A verdade: eles gostam de estar com os outros, mesmo que não participem. Podem estranhar barulho excessivo ou gritar em sinal de satisfação. Quando seus gritos não são compreendidos, muitas vezes pensa-se que estão insatisfeitos, o que não procede. É importante tentar interpretar os gritos.


• O Mito: autistas não entendem o que está acontecendo.

A verdade: nossa medida de entendimento se dá pela fala, portanto, se a pessoa não fala, acreditamos que ela não compreende. Mas, assim como ocorre com qualquer criança que parece não estar prestando atenção ou entendendo, de repente ela solta uma tirada e vê-se que compreendeu tudo. Com o autista é igual; ele só tem a desvantagem de não falar. Portanto, reflita bem antes de dizer algo perto deles.

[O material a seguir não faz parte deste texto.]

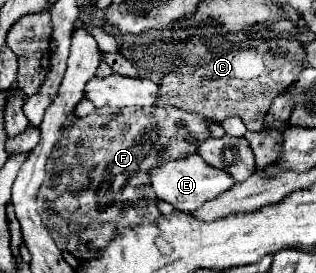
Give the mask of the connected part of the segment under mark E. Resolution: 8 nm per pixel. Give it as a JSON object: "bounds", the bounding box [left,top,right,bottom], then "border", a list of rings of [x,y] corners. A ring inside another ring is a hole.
{"bounds":[149,154,235,212],"border":[[[197,154],[181,158],[181,160],[165,160],[165,164],[159,164],[157,168],[149,170],[149,186],[155,190],[155,196],[163,202],[169,202],[175,210],[193,212],[203,202],[213,200],[219,194],[227,192],[233,184],[235,184],[235,180],[227,172],[223,172],[219,168],[211,168]]]}

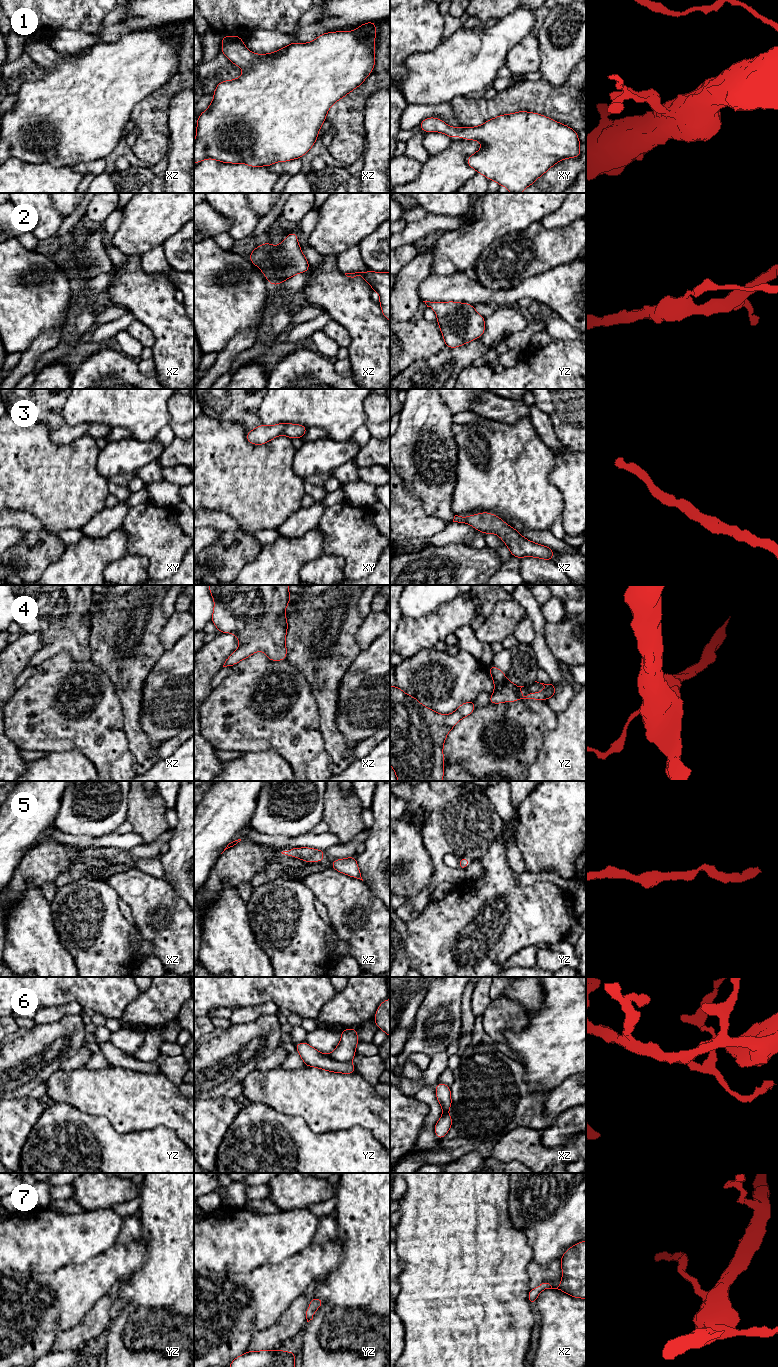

• O Mito: ele grita e esperneia porque é mal-educado.

A verdade: o autista não sabe se comunicar, tem medos e dificuldades com o novo, preferindo a segurança da rotina. Algo novo leva-os a tentar uma desesperada comunicação, usando o que sabem fazer melhor: gritar e espernear. Parentes se irritam com esse comportamento e preocupam-se com julgamentos de outros, que às vezes até sugerem que a criança precisa apanhar, embora saibam que essa reação é equivocada. Embora desgastante, essa fase passa. Mesmo que a criança pareça não entender, é importante ser firme em suas decisões. Ignore olhares e comentários dos outros e não bata nela, pois isso não ajudará a ninguém.